Items from a data source:
==*==
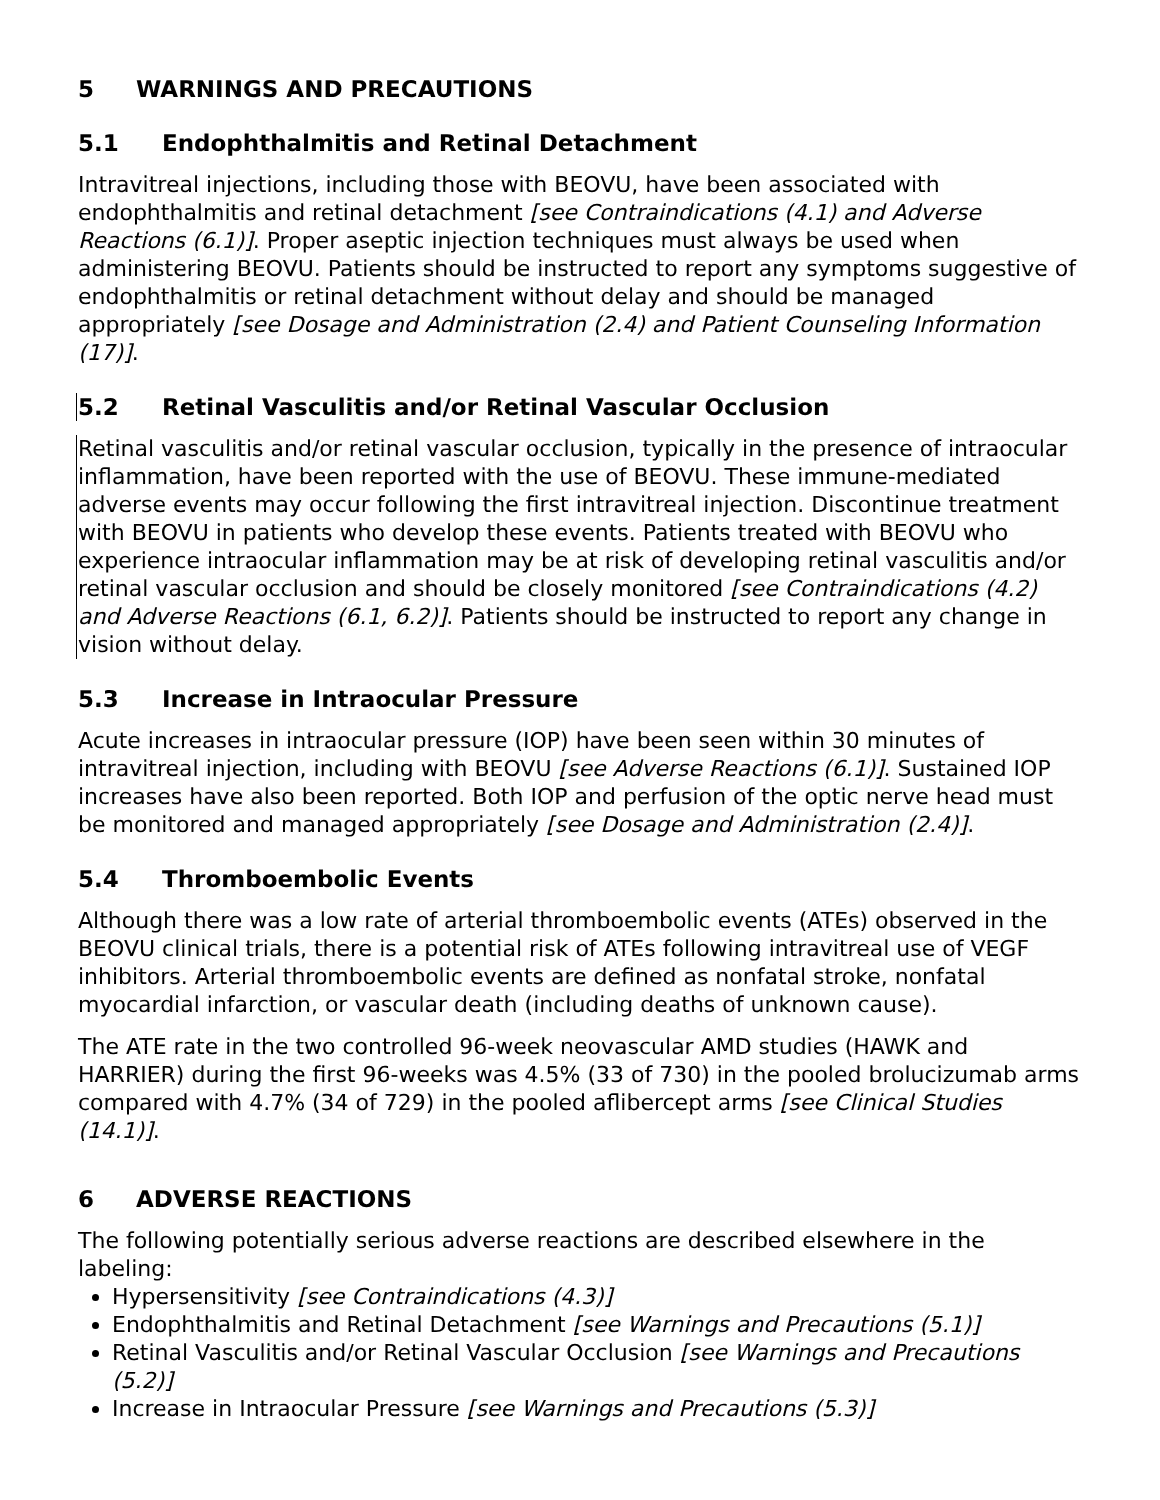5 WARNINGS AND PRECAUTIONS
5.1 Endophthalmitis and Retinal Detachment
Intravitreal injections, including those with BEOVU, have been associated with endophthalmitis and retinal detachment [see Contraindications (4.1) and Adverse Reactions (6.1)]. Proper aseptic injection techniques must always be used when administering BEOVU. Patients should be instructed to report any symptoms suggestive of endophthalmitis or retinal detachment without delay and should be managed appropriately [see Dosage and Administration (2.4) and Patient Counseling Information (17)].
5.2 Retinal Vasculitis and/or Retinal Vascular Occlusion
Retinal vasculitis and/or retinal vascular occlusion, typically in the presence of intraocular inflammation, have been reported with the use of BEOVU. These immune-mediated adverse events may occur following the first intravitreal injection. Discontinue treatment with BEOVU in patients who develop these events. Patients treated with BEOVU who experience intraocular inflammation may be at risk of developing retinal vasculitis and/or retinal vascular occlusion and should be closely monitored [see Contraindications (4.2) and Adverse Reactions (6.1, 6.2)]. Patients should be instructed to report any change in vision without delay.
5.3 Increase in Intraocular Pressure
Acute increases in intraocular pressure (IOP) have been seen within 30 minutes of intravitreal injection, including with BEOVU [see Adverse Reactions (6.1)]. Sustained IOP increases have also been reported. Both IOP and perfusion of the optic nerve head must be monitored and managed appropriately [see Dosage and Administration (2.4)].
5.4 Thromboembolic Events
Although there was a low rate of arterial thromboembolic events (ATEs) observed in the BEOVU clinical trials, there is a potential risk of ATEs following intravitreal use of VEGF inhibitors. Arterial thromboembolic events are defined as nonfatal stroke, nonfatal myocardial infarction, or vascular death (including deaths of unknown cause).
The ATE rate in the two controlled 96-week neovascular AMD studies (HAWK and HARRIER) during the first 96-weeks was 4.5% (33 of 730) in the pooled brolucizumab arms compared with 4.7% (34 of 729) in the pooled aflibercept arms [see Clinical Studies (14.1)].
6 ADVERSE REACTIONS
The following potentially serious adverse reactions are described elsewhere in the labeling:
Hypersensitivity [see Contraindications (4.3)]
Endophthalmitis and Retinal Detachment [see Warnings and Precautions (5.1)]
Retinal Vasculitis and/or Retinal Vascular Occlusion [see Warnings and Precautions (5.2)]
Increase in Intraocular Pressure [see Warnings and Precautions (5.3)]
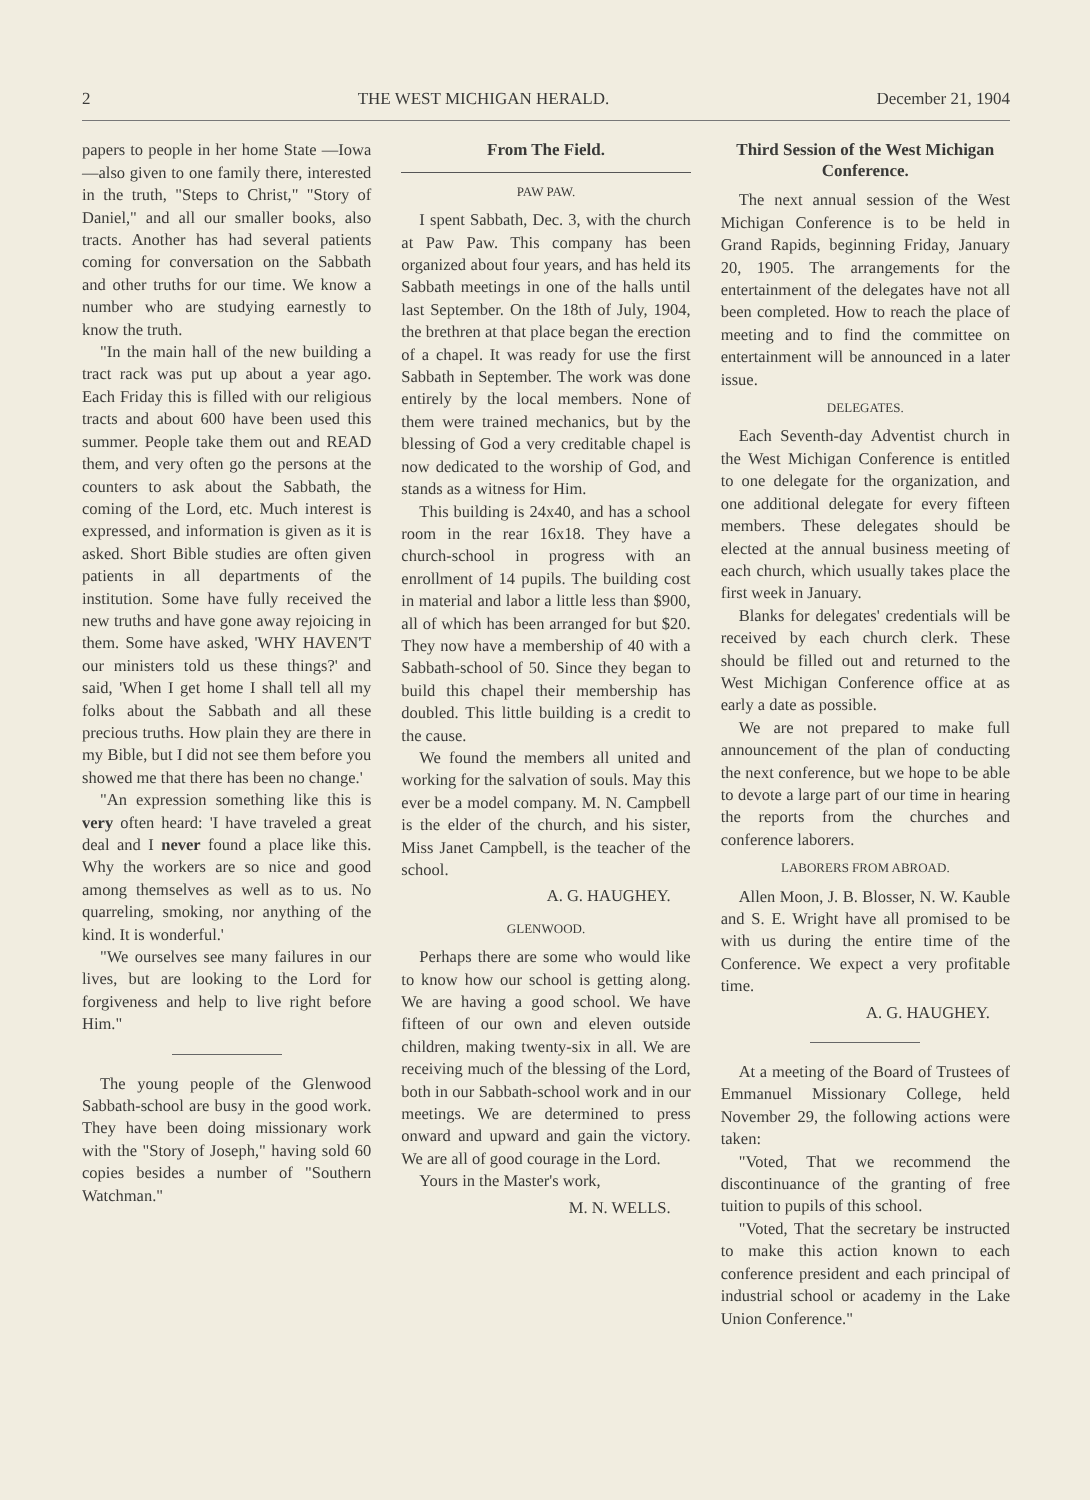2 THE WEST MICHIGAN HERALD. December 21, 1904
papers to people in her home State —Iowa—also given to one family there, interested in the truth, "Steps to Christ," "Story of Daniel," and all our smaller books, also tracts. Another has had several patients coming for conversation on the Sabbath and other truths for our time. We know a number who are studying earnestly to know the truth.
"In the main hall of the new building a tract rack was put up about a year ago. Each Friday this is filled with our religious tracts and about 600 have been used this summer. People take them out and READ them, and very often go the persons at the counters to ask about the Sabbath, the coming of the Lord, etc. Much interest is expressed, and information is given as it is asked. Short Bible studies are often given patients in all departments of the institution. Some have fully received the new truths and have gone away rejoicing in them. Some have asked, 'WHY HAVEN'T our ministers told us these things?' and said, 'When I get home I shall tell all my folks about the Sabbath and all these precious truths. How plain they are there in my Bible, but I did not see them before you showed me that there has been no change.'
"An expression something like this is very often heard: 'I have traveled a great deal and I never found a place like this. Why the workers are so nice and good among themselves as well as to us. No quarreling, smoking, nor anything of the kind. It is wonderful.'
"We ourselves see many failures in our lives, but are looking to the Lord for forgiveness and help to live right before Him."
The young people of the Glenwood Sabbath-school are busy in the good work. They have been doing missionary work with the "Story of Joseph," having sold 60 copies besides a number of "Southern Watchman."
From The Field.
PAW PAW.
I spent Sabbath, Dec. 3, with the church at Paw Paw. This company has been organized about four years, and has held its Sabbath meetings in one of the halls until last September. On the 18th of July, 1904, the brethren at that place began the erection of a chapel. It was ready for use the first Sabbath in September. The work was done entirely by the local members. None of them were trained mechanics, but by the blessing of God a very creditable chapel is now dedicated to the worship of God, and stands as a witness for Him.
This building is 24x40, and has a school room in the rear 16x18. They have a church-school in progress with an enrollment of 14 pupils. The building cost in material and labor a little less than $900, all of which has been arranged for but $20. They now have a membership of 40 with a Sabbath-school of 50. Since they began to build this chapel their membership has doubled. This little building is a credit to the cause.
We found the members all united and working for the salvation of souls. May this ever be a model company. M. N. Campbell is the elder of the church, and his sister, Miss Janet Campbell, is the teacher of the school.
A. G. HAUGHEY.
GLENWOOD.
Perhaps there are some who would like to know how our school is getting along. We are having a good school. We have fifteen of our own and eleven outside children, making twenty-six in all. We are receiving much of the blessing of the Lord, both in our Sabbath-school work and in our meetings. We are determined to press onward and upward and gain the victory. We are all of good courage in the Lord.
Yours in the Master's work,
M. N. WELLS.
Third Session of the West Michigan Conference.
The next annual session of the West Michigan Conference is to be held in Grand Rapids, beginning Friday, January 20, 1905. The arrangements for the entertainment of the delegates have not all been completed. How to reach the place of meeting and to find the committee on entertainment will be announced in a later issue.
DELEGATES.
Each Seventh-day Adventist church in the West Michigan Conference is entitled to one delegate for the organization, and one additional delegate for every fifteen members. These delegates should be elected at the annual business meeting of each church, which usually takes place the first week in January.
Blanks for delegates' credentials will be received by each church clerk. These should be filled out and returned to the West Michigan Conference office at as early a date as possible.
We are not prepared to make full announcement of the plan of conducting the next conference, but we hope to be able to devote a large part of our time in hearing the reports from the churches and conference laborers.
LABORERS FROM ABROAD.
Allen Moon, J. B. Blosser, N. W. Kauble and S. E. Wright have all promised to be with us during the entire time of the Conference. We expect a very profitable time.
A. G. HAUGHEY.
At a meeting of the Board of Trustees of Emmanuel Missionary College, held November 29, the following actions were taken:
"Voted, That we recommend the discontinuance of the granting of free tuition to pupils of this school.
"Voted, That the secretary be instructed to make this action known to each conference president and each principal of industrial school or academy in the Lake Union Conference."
==*==
▶ [Problem requirements]
Quote the records above exactly, from the first line through the line containing "5.4 Thromboembolic Events", and leave out the pictures.

▶ [Solved exercise]
5 WARNINGS AND PRECAUTIONS
5.1 Endophthalmitis and Retinal Detachment
Intravitreal injections, including those with BEOVU, have been associated with endophthalmitis and retinal detachment [see Contraindications (4.1) and Adverse Reactions (6.1)]. Proper aseptic injection techniques must always be used when administering BEOVU. Patients should be instructed to report any symptoms suggestive of endophthalmitis or retinal detachment without delay and should be managed appropriately [see Dosage and Administration (2.4) and Patient Counseling Information (17)].
5.2 Retinal Vasculitis and/or Retinal Vascular Occlusion
Retinal vasculitis and/or retinal vascular occlusion, typically in the presence of intraocular inflammation, have been reported with the use of BEOVU. These immune-mediated adverse events may occur following the first intravitreal injection. Discontinue treatment with BEOVU in patients who develop these events. Patients treated with BEOVU who experience intraocular inflammation may be at risk of developing retinal vasculitis and/or retinal vascular occlusion and should be closely monitored [see Contraindications (4.2) and Adverse Reactions (6.1, 6.2)]. Patients should be instructed to report any change in vision without delay.
5.3 Increase in Intraocular Pressure
Acute increases in intraocular pressure (IOP) have been seen within 30 minutes of intravitreal injection, including with BEOVU [see Adverse Reactions (6.1)]. Sustained IOP increases have also been reported. Both IOP and perfusion of the optic nerve head must be monitored and managed appropriately [see Dosage and Administration (2.4)].
5.4 Thromboembolic Events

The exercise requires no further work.